Outra alerta dos pesquisadores é em relação às áreas de caatinga no Ceará, que sofrem um processo avançado de degradação. “A caatinga é pouco protegida no geral e, no Ceará, é ainda menos”, afirma Moro. Segundo o pesquisador, é preciso pensar em um equilíbrio entre atividades econômicas e preservação de matas nativas.
“Só para dar uma ideia, os parques solares mais recentes que estão se instalando no estado costumam ser maiores que as novas unidades de conservação estaduais.

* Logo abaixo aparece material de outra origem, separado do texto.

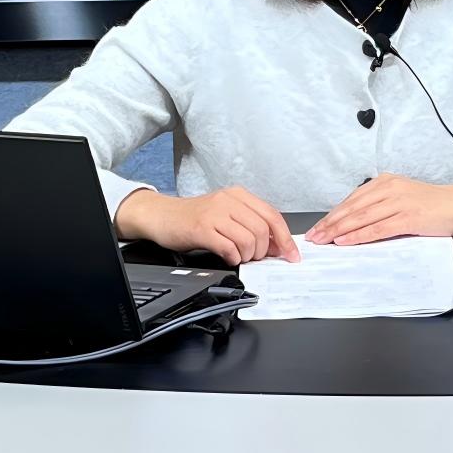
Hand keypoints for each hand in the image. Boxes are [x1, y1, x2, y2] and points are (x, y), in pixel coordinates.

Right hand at [121, 185, 297, 265]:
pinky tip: (227, 257)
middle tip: (254, 257)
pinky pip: (228, 247)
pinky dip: (232, 257)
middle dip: (263, 251)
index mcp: (239, 195)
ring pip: (248, 239)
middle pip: (262, 230)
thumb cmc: (194, 218)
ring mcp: (214, 213)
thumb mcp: (226, 214)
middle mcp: (228, 200)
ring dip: (247, 255)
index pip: (272, 215)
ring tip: (238, 256)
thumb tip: (276, 244)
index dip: (285, 238)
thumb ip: (250, 224)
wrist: (161, 215)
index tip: (292, 255)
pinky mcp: (201, 228)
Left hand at [307, 173, 452, 245]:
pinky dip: (359, 236)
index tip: (318, 226)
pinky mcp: (408, 217)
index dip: (332, 214)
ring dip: (339, 230)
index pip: (352, 200)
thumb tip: (354, 222)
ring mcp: (399, 202)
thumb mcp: (401, 197)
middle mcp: (389, 189)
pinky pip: (378, 228)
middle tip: (314, 236)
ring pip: (361, 217)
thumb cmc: (432, 204)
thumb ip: (380, 205)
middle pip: (352, 208)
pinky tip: (345, 241)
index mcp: (385, 182)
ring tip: (324, 240)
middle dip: (330, 223)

Autorizamos de modo generoso a supressão de milhares de hectares para desmatamento, mas não estamos criando áreas protegidas em velocidade comparável, tendo um saldo negativo para a biodiversidade”, declara.
Além do professor Marcelo Moro, assinam o artigo Luciano Paganucci de Queiroz, da Universidade Estadual de Feira de Santana (UEFS); Luis Costa, da Universidade Estadual de Montes Claros (UNIMONTES); Nigel Taylor, da Universidade Federal de São Carlos (UFSCAR); Daniela Zappi, da Universidade de Brasília (UnB); além de Vivian Amorim, da Universidade Federal do Cariri (UFCA), e Rubson Maia, do Departamento de Geografia da UFC.